With companies pursuing digital transformation efforts while continuing to grapple with how best to do business amid the pandemic, it should be no surprise that the market for business intelligence tools (BI) is robust. But there’s a gaping hole in enterprise BI efforts because BI tools can’t analyze unstructured data, which accounts for about 85% of all data in most companies.
That means companies are analyzing only a small fraction of the data they own, losing out on unstructured data analysis and the business intelligence it may hold.
Big market for business intelligence
Yet companies are increasingly relying on BI tools to deliver fresh insights. The global BI market is projected to grow to $34.5 billion in 2027, up from $22.4 billion in 2020, according to ResearchAndMarkets.com. That represents a compound annual growth rate (CAGR) of a healthy 6.4%.
While some BI tools claim to support unstructured data analytics, most in fact work only with structured and, perhaps, semi-structured data. It only stands to reason, given unstructured data takes many forms, including Word documents, emails, PDFs, images, videos, and more.
Finding value in BI
But BI tools are indeed valuable. Tableau, for example, helps companies visualize their data. Its brand of “self-service” analytics is meant to be used by workers on the front lines – be they analysts, bank tellers, business team leaders, or insurance claims adjusters – to make more informed decisions.
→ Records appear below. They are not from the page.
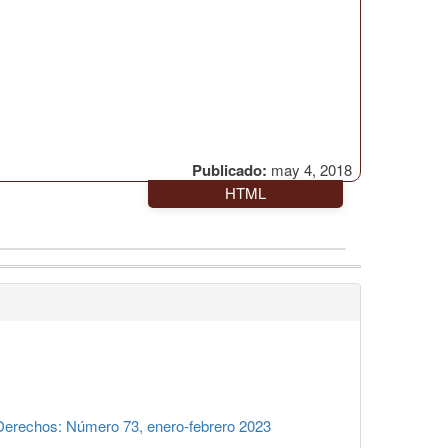
Publicado:
may 4, 2018
HTML
erechos: Número 73, enero-febrero 2023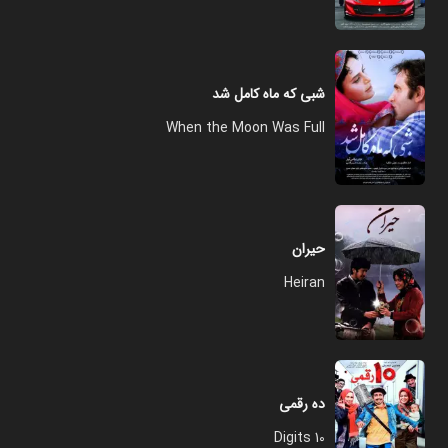
شبی که ماه کامل شد
When the Moon Was Full
حیران
Heiran
ده رقمی
10 Digits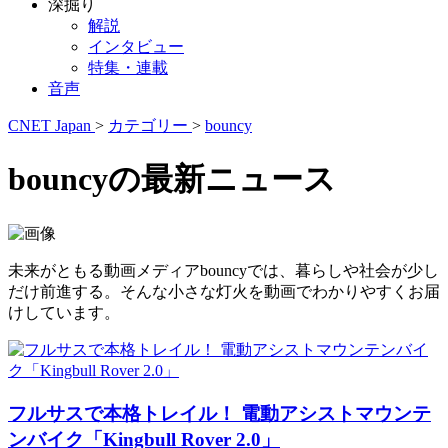
深掘り
解説
インタビュー
特集・連載
音声
CNET Japan
>
カテゴリー
>
bouncy
bouncyの最新ニュース
未来がともる動画メディアbouncyでは、暮らしや社会が少し
だけ前進する。そんな小さな灯火を動画でわかりやすくお届
けしています。
フルサスで本格トレイル！ 電動アシストマウンテ
ンバイク「Kingbull Rover 2.0」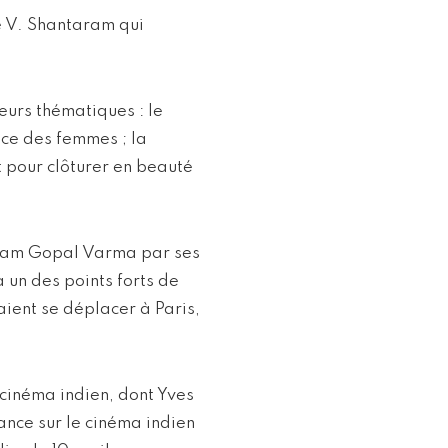
te V. Shantaram qui
eurs thématiques : le
lace des femmes ; la
 pour clôturer en beauté
Ram Gopal Varma par ses
 un des points forts de
aient se déplacer à Paris,
 cinéma indien, dont Yves
ance sur le cinéma indien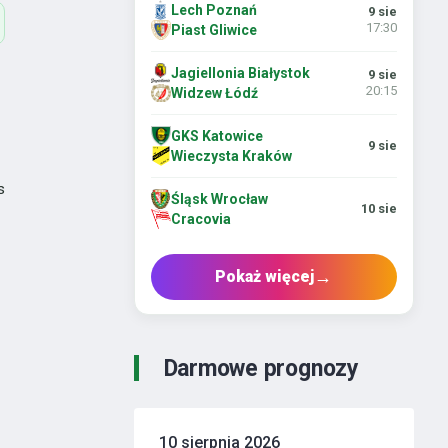
Lech Poznań
9 sie
17:30
Piast Gliwice
Jagiellonia Białystok
9 sie
20:15
Widzew Łódź
GKS Katowice
9 sie
Wieczysta Kraków
s
Śląsk Wrocław
10 sie
Cracovia
→
Pokaż więcej
Darmowe prognozy
10 sierpnia 2026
Tableau has solutions that help companies in various industries, from banking and insurance to services and life sciences. It has industry-specific dashboards that perform functions ranging from helping banks make credit worthiness decisions to helping insurance companies determine their claims liability.
Yet these solutions are only as good as the data they have access to. While Tableau can integrate with data warehouses, it expects data to be formatted correctly. You cannot expect to feed, say, contracts of 100 pages or more in PDF format to a BI tool and get meaningful results. With respect to unstructured data, an intermediary step is required to conduct that formatting.
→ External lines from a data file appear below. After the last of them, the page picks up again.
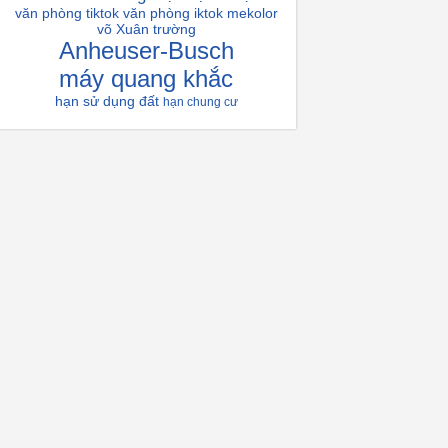
văn phòng tiktok
văn phòng iktok
mekolor
võ Xuân trường
Anheuser-Busch
máy quang khắc
hạn sử dụng đất
hạn chung cư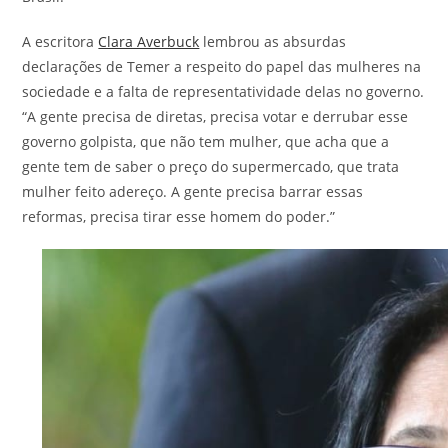
A escritora
Clara Averbuck
lembrou as absurdas
declarações de Temer a respeito do papel das mulheres na
sociedade e a falta de representatividade delas no governo.
“A gente precisa de diretas, precisa votar e derrubar esse
governo golpista, que não tem mulher, que acha que a
gente tem de saber o preço do supermercado, que trata
mulher feito adereço. A gente precisa barrar essas
reformas, precisa tirar esse homem do poder.”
Related Article: Gartner Report Highlights the Power of Unstructured Data Analytics
How to achieve unstructured data analytics
That’s where the Indico Unstructured Data Platform comes in. The platform is built on a database of some 500 million labeled data points along with artificial intelligence technologies including machine learning, transfer learning, natural language processing and more. Together, these technologies enable the platform to “read” and understand unstructured data just as your employees would.
In a short time, your employees can build models that extract relevant data points from unstructured documents and convert them into a format that BI tools can understand. In so doing, the Indico Data platform makes possible three key analytics capabilities:
- Search: It’s now possible to search any amount of unstructured data looking for key terms or figures. Financial institutions, for example, are using it to find contracts and loans that contain references to LIBOR, the interest rate benchmark that is soon to be retired. Natural language queries are also supported.
- Visualize: Indico Data helps you get more out of data visualization tools like Tableau, Microsoft Power BI, and Google’s Looker. No longer are they relegated to dealing only with structured data. Now you can use the Indico Data platform to transform whatever unstructured data you choose and convert it to a format these BI tools can understand, typically JSON, .csv or a proprietary format.
- Compare: The platform also enables you to easily compare reams of documents to one another. Perhaps a commercial real estate company wants to compare all of its customer contracts, to find inconsistencies, compliance issues, favorable terms and the like. Or maybe you want to understand the variability in key clauses across a body of contracts.
You’re spending good money on BI tools. Make sure they have access to all your data, so you can unlock the power of unstructured enterprise data.